Monitoring Everything with Uptime Kuma (Docker, Services, Servers, and Devices)
Photo by Mohammad Rahmani / Unsplash

I have just installed Uptime Kuma via Docker, and so far I'm pretty happy with it.

Uptime Kuma is a self-hosted web application for monitoring sites, devices, Docker applications, servers, and all of the above.

If your device/server has an IPv4 address, you can monitor it with Uptime Kuma. So in other words, Uptime Kuma can monitor basically anything.

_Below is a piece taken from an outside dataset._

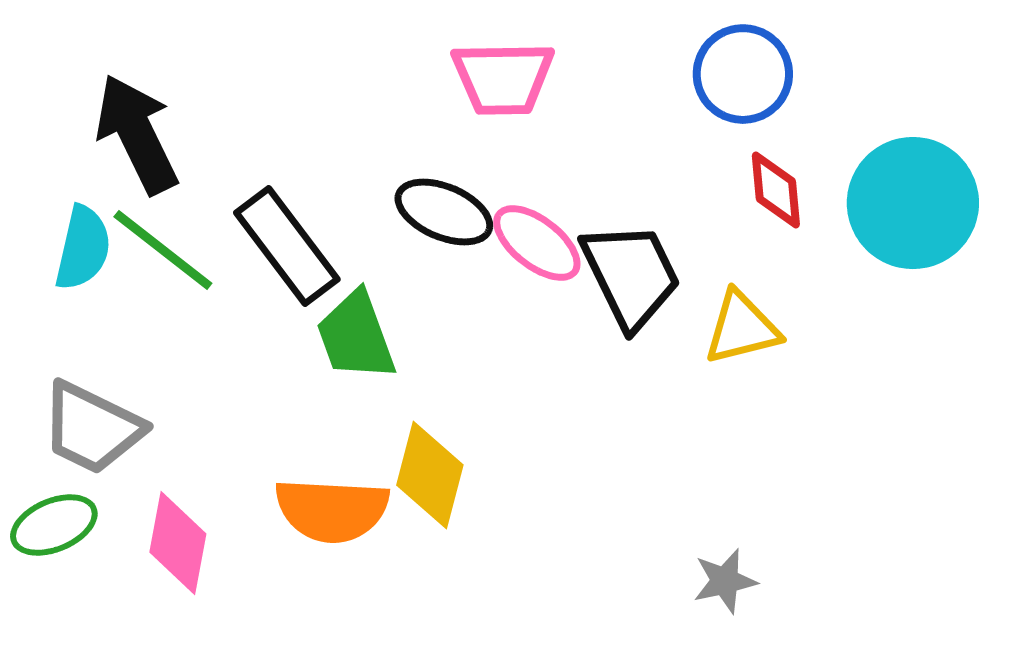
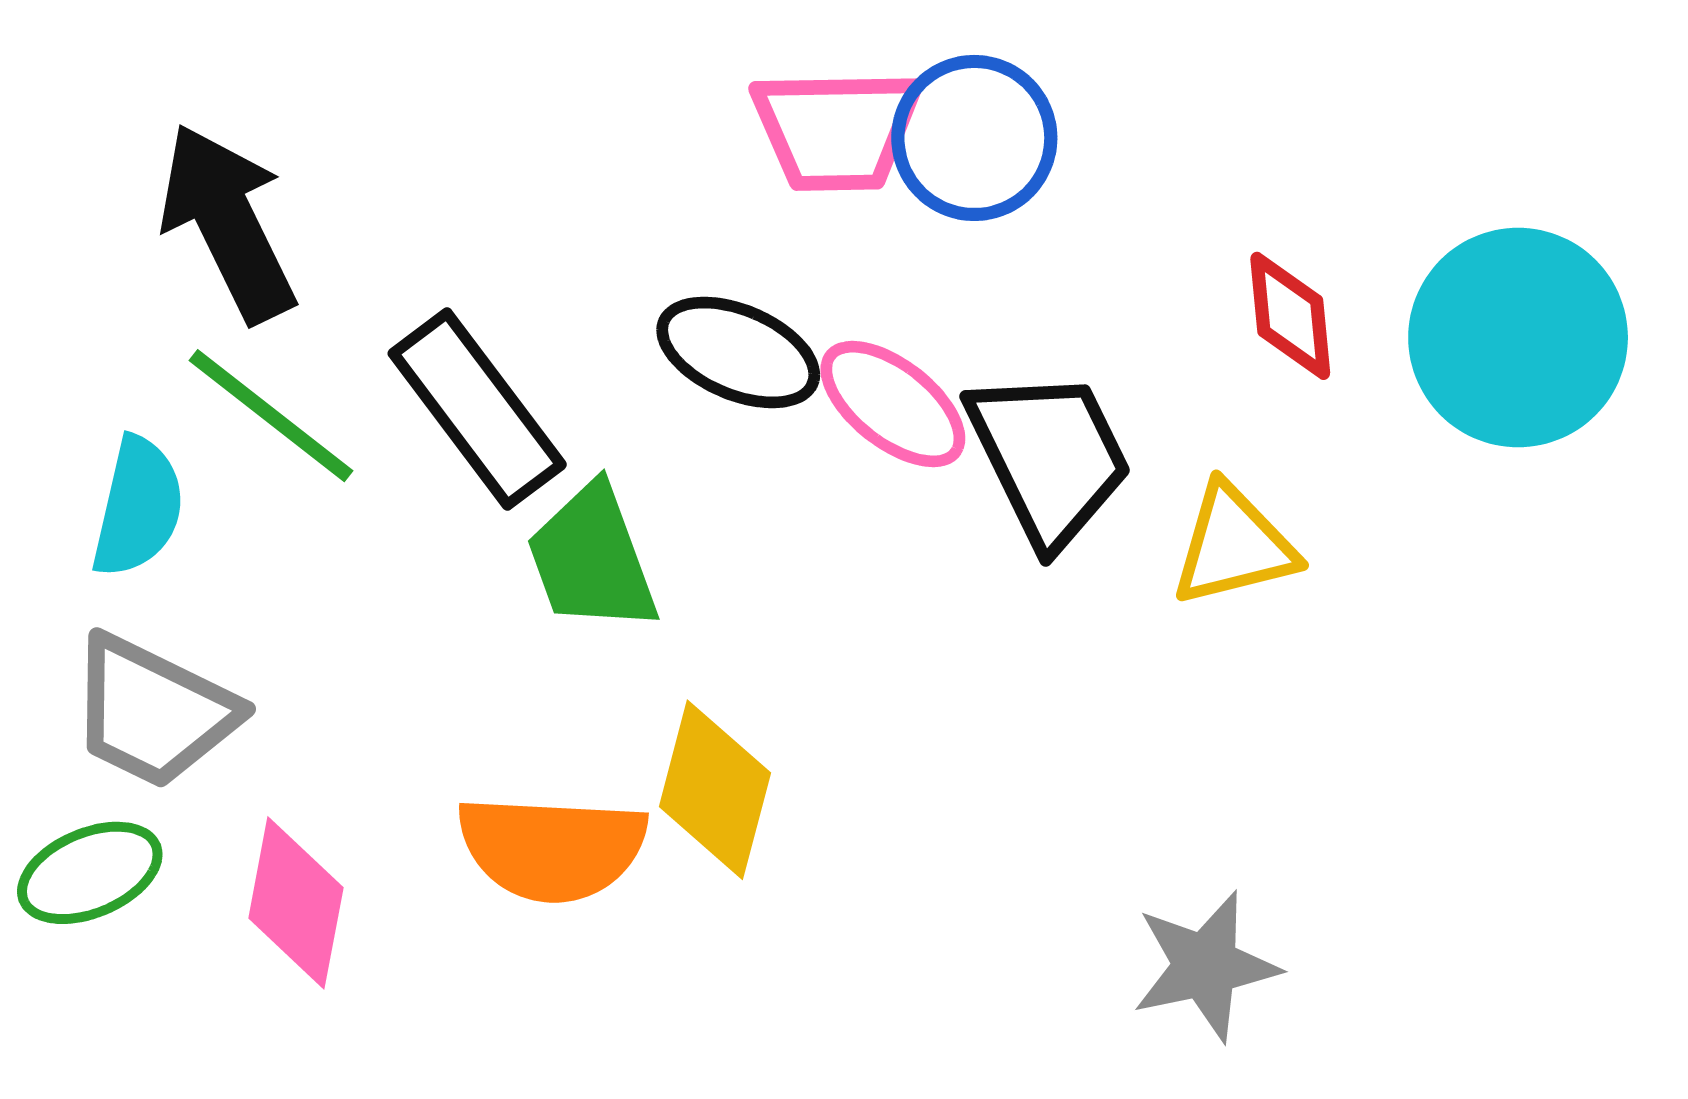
blue circle: (743, 74) -> (974, 138), moved
cyan semicircle: (83, 248) -> (138, 507), moved
gray star: (725, 581) -> (1205, 966), size x1.4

Installation is pretty easy. I just copied the given Docker compose example and made sure my bind mounts are correctly configured, and boom, instant monitoring application.

Docker Compose Config:

services:
  uptime-kuma:
    image: louislam/uptime-kuma:2
    restart: unless-stopped
    volumes:
      - ./data:/app/data
    ports:
      # <Host Port>:<Container Port>
      - "3001:3001"

What I really like is that you can monitor private IP addresses, as well as your domain-forwarded services as well (if you have any).


Uptime Kuma supports many different protocols to monitor your services.

Some of my services/devices/servers, and how they are monitored:

  • This blog. (Monitored with HTTPS)
  • My HTTPS file-sharing site. (HTTPS)
  • My Jellyfin and ARR stack. (Frontend Proxied Jellyfin site monitored with HTTPS, Docker socket for the ARR stack)
  • Local SMB Share (TCP on port 445, monitoring SYN connection)
  • My Proxmox servers (TCP on port 22, monitoring SYN connection because ICMP ping isn't enabled)
  • My Switches (ICMP ping)
  • Other Docker Instances (Either HTTP or Docker Socket passthrough to UK)

I also really like the UI; it's clean and super easy to read at a glance.

Pulled from Uptime Kuma Github

I've also gotten an app for it on my phone, called Uptime Kuma Manager, and it's been working rock-solid as well.

Honestly, I don't know why I haven't had any monitoring service running this whole time.